Fully agree... Alwil, please, do it. Also, think in a way of getting access to Chest from boot time...
The best things in life are free.

Freddy Bischoff

  • Guest
Is it really a false positive ???
I got the same warning, made a copy of ils.dll and had it removed by Avast. The computer runs much faster now. MSN is still working with webcam and sound. The file is part of netmeeting which should not be running on my pc, but somehow it did, since Avast wanted me to shut down in order to remove the file. Maybe the file misbehaves like a rootkit after all, though it was signed by Microsoft. The Avast message showed that the file was suspect because of heuristics. This means, not because by chance it had the same fingerprint as a real rootkit, but because it behaved like one. Unless Avast can explain how it comes, I am not certain it was a false positive. Could someone tell me in what way ils.dll could do something useful for anyone?

Offline Lisandro

  • Avast team
  • Certainly Bot
  • *
  • Posts: 67195
made a copy of ils.dll
If you upload it to www.virustotal.com, what do you get?
The best things in life are free.

NLT

  • Guest
c'mon people, let's get serious: other products have far more false positive in every new release than avast! in all it's history (i'm a longtime user of Pro version).
I don't see the reason to keep posting waste =P
(may be avast! forum is just too friendly)

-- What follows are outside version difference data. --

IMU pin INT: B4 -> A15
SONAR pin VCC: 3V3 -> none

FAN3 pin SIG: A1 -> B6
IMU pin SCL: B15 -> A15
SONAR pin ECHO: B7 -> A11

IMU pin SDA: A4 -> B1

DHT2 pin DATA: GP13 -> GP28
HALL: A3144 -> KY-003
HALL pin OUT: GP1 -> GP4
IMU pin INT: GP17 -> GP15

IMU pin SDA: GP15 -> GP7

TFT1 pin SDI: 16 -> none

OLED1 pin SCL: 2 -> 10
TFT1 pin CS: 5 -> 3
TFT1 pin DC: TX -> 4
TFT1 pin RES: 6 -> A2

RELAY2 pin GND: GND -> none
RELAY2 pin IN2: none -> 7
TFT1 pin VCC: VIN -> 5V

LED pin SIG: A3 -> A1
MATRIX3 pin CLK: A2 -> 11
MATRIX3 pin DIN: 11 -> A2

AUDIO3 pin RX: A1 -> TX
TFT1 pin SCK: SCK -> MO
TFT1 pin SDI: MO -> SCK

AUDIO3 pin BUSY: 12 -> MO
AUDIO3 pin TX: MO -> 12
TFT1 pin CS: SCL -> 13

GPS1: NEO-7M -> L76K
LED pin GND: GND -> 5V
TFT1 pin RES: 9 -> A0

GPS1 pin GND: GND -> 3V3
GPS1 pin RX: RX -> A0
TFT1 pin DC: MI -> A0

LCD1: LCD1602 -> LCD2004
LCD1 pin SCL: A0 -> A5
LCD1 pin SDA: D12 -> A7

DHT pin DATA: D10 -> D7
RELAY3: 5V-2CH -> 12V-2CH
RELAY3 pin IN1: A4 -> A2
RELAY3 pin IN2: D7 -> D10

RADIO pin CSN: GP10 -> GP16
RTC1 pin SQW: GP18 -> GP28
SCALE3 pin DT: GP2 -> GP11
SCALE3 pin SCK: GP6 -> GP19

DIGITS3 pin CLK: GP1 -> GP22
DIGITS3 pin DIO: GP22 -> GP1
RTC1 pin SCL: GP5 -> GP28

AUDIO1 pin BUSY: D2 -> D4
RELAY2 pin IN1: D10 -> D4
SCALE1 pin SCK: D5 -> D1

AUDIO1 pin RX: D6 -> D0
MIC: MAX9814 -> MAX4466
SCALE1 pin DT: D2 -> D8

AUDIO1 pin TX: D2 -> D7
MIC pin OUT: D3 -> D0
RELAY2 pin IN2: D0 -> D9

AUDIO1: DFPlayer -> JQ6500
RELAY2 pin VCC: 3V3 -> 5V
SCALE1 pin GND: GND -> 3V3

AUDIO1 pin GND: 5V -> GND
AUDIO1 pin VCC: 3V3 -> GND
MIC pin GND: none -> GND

With all due respect, I find this a most puzzling statement.  I for one hope that this forum continues to be CIVIL, as well as helpful.

Rick F

  • Guest
Just a suggestion for the avast team, with regard to the options presented, when the rootkit mechanism finds something suspicious: please replace "delete" with "move to quarantine". Or augment "delete" with another "move to quarantine" option. In either case, make "move to quarantine" the default option.

In general, if a heuristics mechanism finds something suspicious then by all means do provide a "move to quarantine" action and make that action the default one.

I'm not sure the 'delete' works anyway with Rootkit detection. At least when Rootkit detection said that 'process.exe' was suspicious 2 or 3 days ago on my PC, I tried the delete choice the second time it was detected. [After finding out that file wasn't important] The file was still there in my Sys32 folder and the same exact size.  Someone suggested the code is changed so the file won't run and it's not really deleted.  Not really sure though.  File size was the same with the exact same extender (exe).  ::)

mcfc1632

  • Guest
Hi - new forum member - I think that my concern is answered but would like to check other user views

Having just got the 'suspicious...' message today I was concerned that it might not have been avast generated at all and perhaps be a piece of malware - but reading these last few pages I think that I can safely respond to the message - do an ignore or delete without being concerned that I will face some malware attack - would that be right?